Task item a: In the listing, replace "investment" with "funding" in the stretch from the line containing "Best tattoo studio" through the end of the listing. Leave every other word unchanged and leave out the pictures.

Selected passage:
☆ ☆ ☆ ☆ ☆
The ultimate document of Keiji Haino’s legendary band, this epic double CD (nearly 150 minutes of music), often referred to as Live II, features 13 untitled tracks, covering a variety of moods. Disc 1, Track 2 features a monolithic garage rock riff and a pounding beat, strongly reminiscent of Les Rallizes Dénudés; Disc 2, Track 3 is a hardcore punk sprint, with Haino unleashing piercing daggers of feedback (and a surprisingly shredtastic solo) as bassist Yasushi Ozawa and drummer Jun Kosugi blast along like they’re in Discharge; but the album’s emotional heart is Disc 2, Track 1, a nearly 17-minute ballad on which Ozawa’s bass takes a lead role for much of its running time—it takes nearly nine minutes to peak, but when it does, it sweeps you away like a tidal wave.
Keiji Haino has never been seen in public without gigantic, Miles-Davis-in-1969 sunglasses. He has never been seen in public in clothes that are not rigorously formal, beautifully tailored, and black from head to toe. He has never been seen in public in sneakers. He has never been seen in public with his waist-length hair (once a glossy black, now a shimmering gray-white) in a ponytail. When he enters a room, he brings the darkness with him, and the ambient volume seems to drop by five decibels. He is Keiji Haino, 100%, always.
Although Haino’s been making music in his native Japan since the early 1970s, solo and with the group Lost Aaraaff, he really “emerged” as a key figure in the global avant-rock underground in the early 1990s, when a flood of releases began, mostly on the PSF label with a few titles showing up on other imprints. He immediately gained a reputation as an almost shamanic performer, his vocals alternating between a mournful croon and a harsh, choked-off shriek and his guitar delivering bursts of shearing postpunk noise and floods of distortion that fill the room like storm clouds. I saw him live for the first time at CBGB, performing a solo guitar piece at eyeball-vibrating volume that gradually transformed into a duo with saxophonist John Zorn, neither man giving an inch as they attempted to blast the tiny club’s walls down.
His work is never pure noise in the Merzbow-ian sense, though. There is always a calm at the center of the storm, and a slowly building, almost ceremonial structure to his performances, whether he’s playing just electric guitar or hurdy-gurdy (a stringed instrument operated by turning a crank) or synthesizer, or switching between them over the course of several hours. He will transition suddenly from extremely loud assaults to passages of almost suspenseful silence, and often works with drones, filling the room with rising swells of sound until it seems like even he can’t take the pressure, and he begins to chant and wail. After the fact, pieces will be given long, poetic titles like “If A Billion Curses Already Exist, You Should Draw Out The Billion And First Prayer” or “(Not At All Wanting To) But Has Become” or “Staring At A Point In Time Memorizing. Vowing Never To Return.” Watching one of his performances, it’s easy to find yourself holding your breath, and even some of his CDs, particularly the most overtly ritualistic ones like the all-percussion Tenshi No Gijinka or the electronic Abandon All Words At A Stroke, So That Prayer Can Come Spilling Out can have that effect, a remarkable demonstration of his work’s almost elemental power.
☆ ☆ ☆ ☆ ☆
Exercise materials:
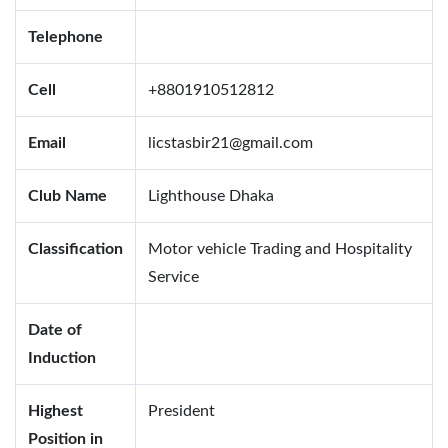
Telephone
Cell
+8801910512812
Email
licstasbir21@gmail.com
Club Name
Lighthouse Dhaka
Classification
Motor vehicle Trading and Hospitality
Service
Date of
Induction
Highest
President
Position in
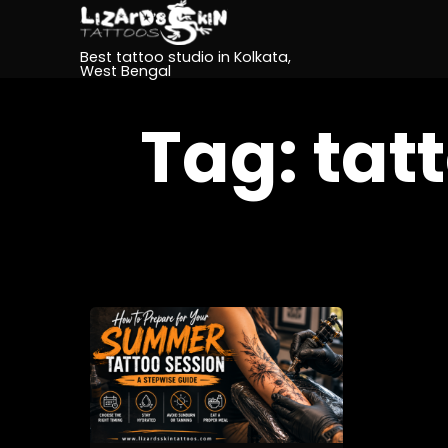
Best tattoo studio in Kolkata,
West Bengal
Tag:
tat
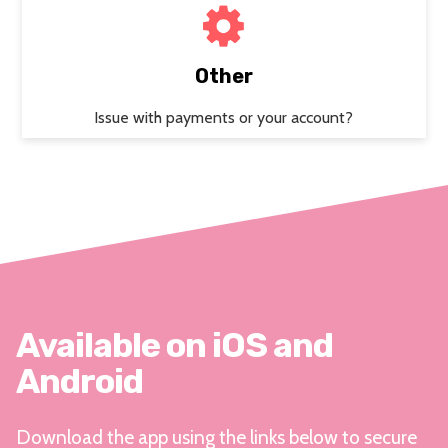
Other
Issue with payments or your account?
Available on iOS and
Android
Download the app using the links below to secure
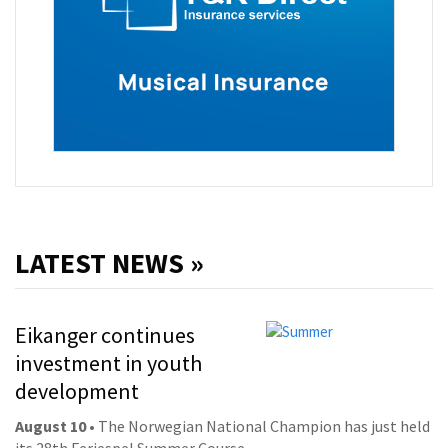
LATEST NEWS »
Eikanger continues
investment in youth
development
August 10
• The Norwegian National Champion has just held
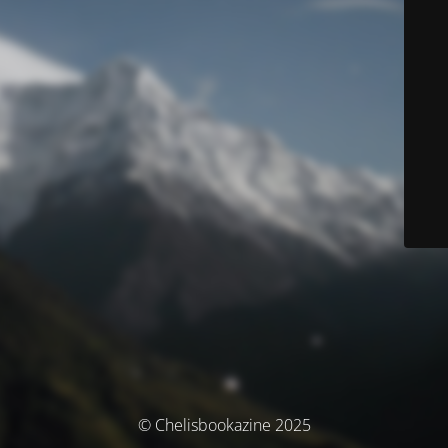
© Chelisbookazine 2025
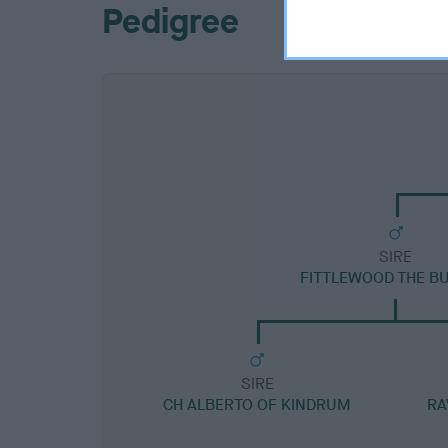
Pedigree
SIRE
FITTLEWOOD THE BU
SIRE
CH ALBERTO OF KINDRUM
RA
☆ ☆ ☆ ☆ ☆
Task item b: Transcribe the stretch of the piece on Keiji Haino from "Although Haino’s been" through "club’s walls down.".

Answer section a:
Best tattoo studio in Kolkata,
West Bengal
Tag:
tat
Other
Issue with payments or your account?
Available on iOS and
Android
Download the app using the links below to secure
LATEST NEWS »
Eikanger continues
funding in youth
development
August 10
• The Norwegian National Champion has just held
© Chelisbookazine 2025
Pedigree
SIRE
FITTLEWOOD THE BU
SIRE
CH ALBERTO OF KINDRUM
RA

Answer section b:
Although Haino’s been making music in his native Japan since the early 1970s, solo and with the group Lost Aaraaff, he really “emerged” as a key figure in the global avant-rock underground in the early 1990s, when a flood of releases began, mostly on the PSF label with a few titles showing up on other imprints. He immediately gained a reputation as an almost shamanic performer, his vocals alternating between a mournful croon and a harsh, choked-off shriek and his guitar delivering bursts of shearing postpunk noise and floods of distortion that fill the room like storm clouds. I saw him live for the first time at CBGB, performing a solo guitar piece at eyeball-vibrating volume that gradually transformed into a duo with saxophonist John Zorn, neither man giving an inch as they attempted to blast the tiny club’s walls down.